Records excerpted from a collection:
BEGIN

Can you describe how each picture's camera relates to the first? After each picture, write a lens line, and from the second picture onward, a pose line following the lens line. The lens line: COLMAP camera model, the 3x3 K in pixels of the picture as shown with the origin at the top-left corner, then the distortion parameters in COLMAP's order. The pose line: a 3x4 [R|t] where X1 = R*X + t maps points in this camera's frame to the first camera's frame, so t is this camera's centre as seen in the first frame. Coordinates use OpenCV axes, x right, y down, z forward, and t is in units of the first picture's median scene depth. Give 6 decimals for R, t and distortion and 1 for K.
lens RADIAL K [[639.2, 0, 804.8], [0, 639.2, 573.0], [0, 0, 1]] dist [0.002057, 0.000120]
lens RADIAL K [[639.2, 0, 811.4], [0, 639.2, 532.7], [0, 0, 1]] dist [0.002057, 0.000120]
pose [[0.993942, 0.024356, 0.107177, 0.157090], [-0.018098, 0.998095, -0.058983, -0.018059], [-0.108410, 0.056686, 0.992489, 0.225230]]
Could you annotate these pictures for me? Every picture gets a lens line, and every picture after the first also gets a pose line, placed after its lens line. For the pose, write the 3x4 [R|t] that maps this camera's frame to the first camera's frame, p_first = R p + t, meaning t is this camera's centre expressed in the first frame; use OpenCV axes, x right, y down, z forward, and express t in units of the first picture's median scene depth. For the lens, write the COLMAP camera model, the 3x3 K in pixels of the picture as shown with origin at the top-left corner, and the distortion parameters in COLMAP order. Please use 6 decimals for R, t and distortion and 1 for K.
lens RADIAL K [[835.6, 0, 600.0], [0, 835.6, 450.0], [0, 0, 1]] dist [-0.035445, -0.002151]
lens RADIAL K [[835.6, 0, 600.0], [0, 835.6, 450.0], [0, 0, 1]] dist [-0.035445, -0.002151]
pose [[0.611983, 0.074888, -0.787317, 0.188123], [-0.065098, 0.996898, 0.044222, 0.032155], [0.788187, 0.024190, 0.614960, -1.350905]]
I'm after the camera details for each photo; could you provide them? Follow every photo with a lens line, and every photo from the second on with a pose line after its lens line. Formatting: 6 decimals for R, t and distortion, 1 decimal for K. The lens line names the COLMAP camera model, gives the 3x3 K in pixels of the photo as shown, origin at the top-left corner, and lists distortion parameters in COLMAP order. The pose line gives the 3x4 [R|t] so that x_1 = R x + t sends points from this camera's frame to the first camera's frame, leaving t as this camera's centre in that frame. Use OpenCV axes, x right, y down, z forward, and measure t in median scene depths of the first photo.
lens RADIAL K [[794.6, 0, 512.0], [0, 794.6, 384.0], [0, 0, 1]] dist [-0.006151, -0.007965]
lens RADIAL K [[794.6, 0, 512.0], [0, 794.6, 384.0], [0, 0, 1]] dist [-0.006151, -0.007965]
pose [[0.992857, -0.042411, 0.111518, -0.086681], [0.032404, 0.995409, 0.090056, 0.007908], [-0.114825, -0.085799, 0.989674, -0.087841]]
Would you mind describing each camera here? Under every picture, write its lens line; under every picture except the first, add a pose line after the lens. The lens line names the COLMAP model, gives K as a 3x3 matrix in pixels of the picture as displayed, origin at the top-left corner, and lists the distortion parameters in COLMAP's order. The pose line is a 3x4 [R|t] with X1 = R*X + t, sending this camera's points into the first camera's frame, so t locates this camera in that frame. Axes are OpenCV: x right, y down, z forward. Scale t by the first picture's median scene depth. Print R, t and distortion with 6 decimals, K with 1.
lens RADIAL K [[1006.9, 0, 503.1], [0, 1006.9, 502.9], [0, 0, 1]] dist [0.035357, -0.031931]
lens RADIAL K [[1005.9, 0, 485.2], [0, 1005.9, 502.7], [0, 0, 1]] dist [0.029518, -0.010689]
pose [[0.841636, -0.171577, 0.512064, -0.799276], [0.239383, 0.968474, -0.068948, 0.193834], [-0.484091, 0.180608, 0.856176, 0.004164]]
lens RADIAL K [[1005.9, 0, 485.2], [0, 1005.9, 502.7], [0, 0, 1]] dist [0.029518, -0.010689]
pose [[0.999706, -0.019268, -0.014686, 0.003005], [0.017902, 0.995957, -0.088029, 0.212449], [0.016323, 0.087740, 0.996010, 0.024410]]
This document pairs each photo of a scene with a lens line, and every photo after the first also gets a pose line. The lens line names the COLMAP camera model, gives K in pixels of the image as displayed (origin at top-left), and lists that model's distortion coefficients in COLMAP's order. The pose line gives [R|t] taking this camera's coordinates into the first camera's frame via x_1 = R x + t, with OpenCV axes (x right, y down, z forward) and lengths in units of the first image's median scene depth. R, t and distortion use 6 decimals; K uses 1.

END

* [Task requirements]
Please transcribe the data shown above in full, exactly as it stands.

* [Your solution]
Can you describe how each picture's camera relates to the first? After each picture, write a lens line, and from the second picture onward, a pose line following the lens line. The lens line: COLMAP camera model, the 3x3 K in pixels of the picture as shown with the origin at the top-left corner, then the distortion parameters in COLMAP's order. The pose line: a 3x4 [R|t] where X1 = R*X + t maps points in this camera's frame to the first camera's frame, so t is this camera's centre as seen in the first frame. Coordinates use OpenCV axes, x right, y down, z forward, and t is in units of the first picture's median scene depth. Give 6 decimals for R, t and distortion and 1 for K.
lens RADIAL K [[639.2, 0, 804.8], [0, 639.2, 573.0], [0, 0, 1]] dist [0.002057, 0.000120]
lens RADIAL K [[639.2, 0, 811.4], [0, 639.2, 532.7], [0, 0, 1]] dist [0.002057, 0.000120]
pose [[0.993942, 0.024356, 0.107177, 0.157090], [-0.018098, 0.998095, -0.058983, -0.018059], [-0.108410, 0.056686, 0.992489, 0.225230]]
Could you annotate these pictures for me? Every picture gets a lens line, and every picture after the first also gets a pose line, placed after its lens line. For the pose, write the 3x4 [R|t] that maps this camera's frame to the first camera's frame, p_first = R p + t, meaning t is this camera's centre expressed in the first frame; use OpenCV axes, x right, y down, z forward, and express t in units of the first picture's median scene depth. For the lens, write the COLMAP camera model, the 3x3 K in pixels of the picture as shown with origin at the top-left corner, and the distortion parameters in COLMAP order. Please use 6 decimals for R, t and distortion and 1 for K.
lens RADIAL K [[835.6, 0, 600.0], [0, 835.6, 450.0], [0, 0, 1]] dist [-0.035445, -0.002151]
lens RADIAL K [[835.6, 0, 600.0], [0, 835.6, 450.0], [0, 0, 1]] dist [-0.035445, -0.002151]
pose [[0.611983, 0.074888, -0.787317, 0.188123], [-0.065098, 0.996898, 0.044222, 0.032155], [0.788187, 0.024190, 0.614960, -1.350905]]
I'm after the camera details for each photo; could you provide them? Follow every photo with a lens line, and every photo from the second on with a pose line after its lens line. Formatting: 6 decimals for R, t and distortion, 1 decimal for K. The lens line names the COLMAP camera model, gives the 3x3 K in pixels of the photo as shown, origin at the top-left corner, and lists distortion parameters in COLMAP order. The pose line gives the 3x4 [R|t] so that x_1 = R x + t sends points from this camera's frame to the first camera's frame, leaving t as this camera's centre in that frame. Use OpenCV axes, x right, y down, z forward, and measure t in median scene depths of the first photo.
lens RADIAL K [[794.6, 0, 512.0], [0, 794.6, 384.0], [0, 0, 1]] dist [-0.006151, -0.007965]
lens RADIAL K [[794.6, 0, 512.0], [0, 794.6, 384.0], [0, 0, 1]] dist [-0.006151, -0.007965]
pose [[0.992857, -0.042411, 0.111518, -0.086681], [0.032404, 0.995409, 0.090056, 0.007908], [-0.114825, -0.085799, 0.989674, -0.087841]]
Would you mind describing each camera here? Under every picture, write its lens line; under every picture except the first, add a pose line after the lens. The lens line names the COLMAP model, gives K as a 3x3 matrix in pixels of the picture as displayed, origin at the top-left corner, and lists the distortion parameters in COLMAP's order. The pose line is a 3x4 [R|t] with X1 = R*X + t, sending this camera's points into the first camera's frame, so t locates this camera in that frame. Axes are OpenCV: x right, y down, z forward. Scale t by the first picture's median scene depth. Print R, t and distortion with 6 decimals, K with 1.
lens RADIAL K [[1006.9, 0, 503.1], [0, 1006.9, 502.9], [0, 0, 1]] dist [0.035357, -0.031931]
lens RADIAL K [[1005.9, 0, 485.2], [0, 1005.9, 502.7], [0, 0, 1]] dist [0.029518, -0.010689]
pose [[0.841636, -0.171577, 0.512064, -0.799276], [0.239383, 0.968474, -0.068948, 0.193834], [-0.484091, 0.180608, 0.856176, 0.004164]]
lens RADIAL K [[1005.9, 0, 485.2], [0, 1005.9, 502.7], [0, 0, 1]] dist [0.029518, -0.010689]
pose [[0.999706, -0.019268, -0.014686, 0.003005], [0.017902, 0.995957, -0.088029, 0.212449], [0.016323, 0.087740, 0.996010, 0.024410]]
This document pairs each photo of a scene with a lens line, and every photo after the first also gets a pose line. The lens line names the COLMAP camera model, gives K in pixels of the image as displayed (origin at top-left), and lists that model's distortion coefficients in COLMAP's order. The pose line gives [R|t] taking this camera's coordinates into the first camera's frame via x_1 = R x + t, with OpenCV axes (x right, y down, z forward) and lengths in units of the first image's median scene depth. R, t and distortion use 6 decimals; K uses 1.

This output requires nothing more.